George | 179 comments Southern Storm, Sherman's March to the Sea.


message 4: by James (new)

James I'm reading Physics of the Impossible by Michio Kaku, and I just finished Barbara Ehrenreich's Blood Rites: Origins and History of the Passions of War. Both great.


message 5: by Manuel (new)

Manuel | 1439 comments Just finished reading Brian Lapping's End of Empire.

A country by country study of how Britain let go of its huge empire. Full of those baco bits of information that make history so interesting.

I loved reading about those corners of the empire that were'nt as glamourous as India or Egypt.


message 6: by Mike (new)

Mike Petty (faber) | 4 comments I'm currently reading World War I by Keegan (I'm on a WWI stint) any suggestions for after I finish this lengthy tome?


message 7: by Manuel (new)

Manuel | 1439 comments Hi Mike,
You should read "Paris 1919".
A wonderful book about what came after the war. Everyone has such high hopes after having gone through such a devestating experience.

You might want to take a breather before you start on another opus.


message 8: by Susanna - Censored by GoodReads, Crazy Cat Lady (new)

Susanna - Censored by GoodReads (susannag) | 1011 comments Mod
Just finished The Ghost Map, which is about London's great cholera epidemic of 1853. Interesting. The last chapter was... odd, however.


message 9: by Mike (new)

Data under study:
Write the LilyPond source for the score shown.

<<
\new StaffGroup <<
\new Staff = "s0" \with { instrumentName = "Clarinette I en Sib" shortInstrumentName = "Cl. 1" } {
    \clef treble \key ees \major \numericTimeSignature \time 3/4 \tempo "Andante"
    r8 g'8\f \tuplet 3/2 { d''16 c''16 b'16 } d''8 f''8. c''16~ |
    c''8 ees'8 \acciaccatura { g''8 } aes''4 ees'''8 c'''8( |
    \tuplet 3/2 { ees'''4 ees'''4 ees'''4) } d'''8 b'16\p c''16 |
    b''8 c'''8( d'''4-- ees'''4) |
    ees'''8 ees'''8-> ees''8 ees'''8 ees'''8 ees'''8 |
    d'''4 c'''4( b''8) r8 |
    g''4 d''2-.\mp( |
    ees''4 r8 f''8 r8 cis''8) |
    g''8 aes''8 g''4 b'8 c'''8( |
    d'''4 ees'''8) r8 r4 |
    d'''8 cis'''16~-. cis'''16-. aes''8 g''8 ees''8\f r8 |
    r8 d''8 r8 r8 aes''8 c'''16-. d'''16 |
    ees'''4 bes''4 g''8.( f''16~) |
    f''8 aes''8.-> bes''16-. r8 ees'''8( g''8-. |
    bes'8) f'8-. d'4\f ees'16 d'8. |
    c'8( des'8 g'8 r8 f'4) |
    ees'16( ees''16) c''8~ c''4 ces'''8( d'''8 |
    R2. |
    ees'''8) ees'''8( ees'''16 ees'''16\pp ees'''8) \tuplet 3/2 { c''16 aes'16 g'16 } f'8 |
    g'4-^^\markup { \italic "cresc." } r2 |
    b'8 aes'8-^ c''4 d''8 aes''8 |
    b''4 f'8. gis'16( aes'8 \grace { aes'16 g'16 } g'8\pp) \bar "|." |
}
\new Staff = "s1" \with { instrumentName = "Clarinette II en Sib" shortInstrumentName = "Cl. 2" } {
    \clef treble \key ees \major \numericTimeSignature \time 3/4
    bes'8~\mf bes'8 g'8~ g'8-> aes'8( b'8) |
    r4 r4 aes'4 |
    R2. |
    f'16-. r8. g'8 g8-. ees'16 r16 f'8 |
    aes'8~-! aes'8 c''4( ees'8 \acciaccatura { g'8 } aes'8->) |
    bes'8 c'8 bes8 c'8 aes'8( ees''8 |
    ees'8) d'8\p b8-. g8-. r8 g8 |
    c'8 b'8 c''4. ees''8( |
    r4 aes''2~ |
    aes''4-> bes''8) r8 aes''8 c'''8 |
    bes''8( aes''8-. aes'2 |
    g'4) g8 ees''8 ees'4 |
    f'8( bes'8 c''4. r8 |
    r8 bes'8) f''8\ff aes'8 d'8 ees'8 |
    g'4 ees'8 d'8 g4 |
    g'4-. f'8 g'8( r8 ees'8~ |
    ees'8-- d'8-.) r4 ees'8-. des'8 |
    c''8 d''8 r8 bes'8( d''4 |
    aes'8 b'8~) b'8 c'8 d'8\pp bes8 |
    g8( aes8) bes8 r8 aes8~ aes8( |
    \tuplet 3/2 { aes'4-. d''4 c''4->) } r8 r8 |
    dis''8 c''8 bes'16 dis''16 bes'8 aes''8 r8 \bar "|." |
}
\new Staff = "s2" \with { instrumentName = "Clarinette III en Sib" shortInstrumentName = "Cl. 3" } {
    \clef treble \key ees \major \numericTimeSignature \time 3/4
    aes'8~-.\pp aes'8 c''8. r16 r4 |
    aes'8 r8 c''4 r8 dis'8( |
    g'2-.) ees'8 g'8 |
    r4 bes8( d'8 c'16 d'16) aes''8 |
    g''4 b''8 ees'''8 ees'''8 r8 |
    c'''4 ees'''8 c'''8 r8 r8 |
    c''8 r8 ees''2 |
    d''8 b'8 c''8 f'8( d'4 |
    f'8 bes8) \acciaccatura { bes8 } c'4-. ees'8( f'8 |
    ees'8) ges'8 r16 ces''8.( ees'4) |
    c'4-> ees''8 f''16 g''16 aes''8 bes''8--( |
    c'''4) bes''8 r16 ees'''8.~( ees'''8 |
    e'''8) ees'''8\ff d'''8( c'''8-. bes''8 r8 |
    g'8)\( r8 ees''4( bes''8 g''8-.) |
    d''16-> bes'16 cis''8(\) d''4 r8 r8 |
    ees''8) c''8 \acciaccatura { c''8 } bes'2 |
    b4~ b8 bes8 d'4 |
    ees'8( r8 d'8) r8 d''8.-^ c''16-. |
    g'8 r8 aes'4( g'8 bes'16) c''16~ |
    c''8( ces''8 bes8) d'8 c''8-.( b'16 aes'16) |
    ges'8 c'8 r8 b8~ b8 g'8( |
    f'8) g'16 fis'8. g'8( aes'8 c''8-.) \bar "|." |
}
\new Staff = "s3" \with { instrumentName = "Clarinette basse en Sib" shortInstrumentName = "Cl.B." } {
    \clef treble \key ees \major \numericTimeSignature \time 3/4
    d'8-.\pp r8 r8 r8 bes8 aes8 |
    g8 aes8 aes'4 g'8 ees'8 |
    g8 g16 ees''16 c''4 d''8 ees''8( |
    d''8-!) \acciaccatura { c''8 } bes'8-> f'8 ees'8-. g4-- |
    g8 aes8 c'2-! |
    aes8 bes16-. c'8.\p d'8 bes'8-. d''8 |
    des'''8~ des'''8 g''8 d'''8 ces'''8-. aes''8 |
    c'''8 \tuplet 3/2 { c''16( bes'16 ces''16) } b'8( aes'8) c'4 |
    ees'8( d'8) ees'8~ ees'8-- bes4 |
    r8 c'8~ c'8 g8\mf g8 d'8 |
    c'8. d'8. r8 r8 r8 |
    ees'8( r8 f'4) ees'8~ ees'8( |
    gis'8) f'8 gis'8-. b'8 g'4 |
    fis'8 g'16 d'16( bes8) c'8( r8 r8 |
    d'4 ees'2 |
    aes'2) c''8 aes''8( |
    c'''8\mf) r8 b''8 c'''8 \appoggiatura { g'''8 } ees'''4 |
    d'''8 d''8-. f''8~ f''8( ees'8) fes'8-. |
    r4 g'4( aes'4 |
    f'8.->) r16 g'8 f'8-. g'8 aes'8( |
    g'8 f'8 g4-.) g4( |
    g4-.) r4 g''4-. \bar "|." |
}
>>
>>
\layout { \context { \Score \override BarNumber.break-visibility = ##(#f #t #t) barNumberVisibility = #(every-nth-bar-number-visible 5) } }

The problem: Set down the book discussion above in full, word for word, leaving every spelling and line unchanged.

Solution to this exercise:
George | 179 comments Southern Storm, Sherman's March to the Sea.


message 4: by James (new)

James I'm reading Physics of the Impossible by Michio Kaku, and I just finished Barbara Ehrenreich's Blood Rites: Origins and History of the Passions of War. Both great.


message 5: by Manuel (new)

Manuel | 1439 comments Just finished reading Brian Lapping's End of Empire.

A country by country study of how Britain let go of its huge empire. Full of those baco bits of information that make history so interesting.

I loved reading about those corners of the empire that were'nt as glamourous as India or Egypt.


message 6: by Mike (new)

Mike Petty (faber) | 4 comments I'm currently reading World War I by Keegan (I'm on a WWI stint) any suggestions for after I finish this lengthy tome?


message 7: by Manuel (new)

Manuel | 1439 comments Hi Mike,
You should read "Paris 1919".
A wonderful book about what came after the war. Everyone has such high hopes after having gone through such a devestating experience.

You might want to take a breather before you start on another opus.


message 8: by Susanna - Censored by GoodReads, Crazy Cat Lady (new)

Susanna - Censored by GoodReads (susannag) | 1011 comments Mod
Just finished The Ghost Map, which is about London's great cholera epidemic of 1853. Interesting. The last chapter was... odd, however.


message 9: by Mike (new)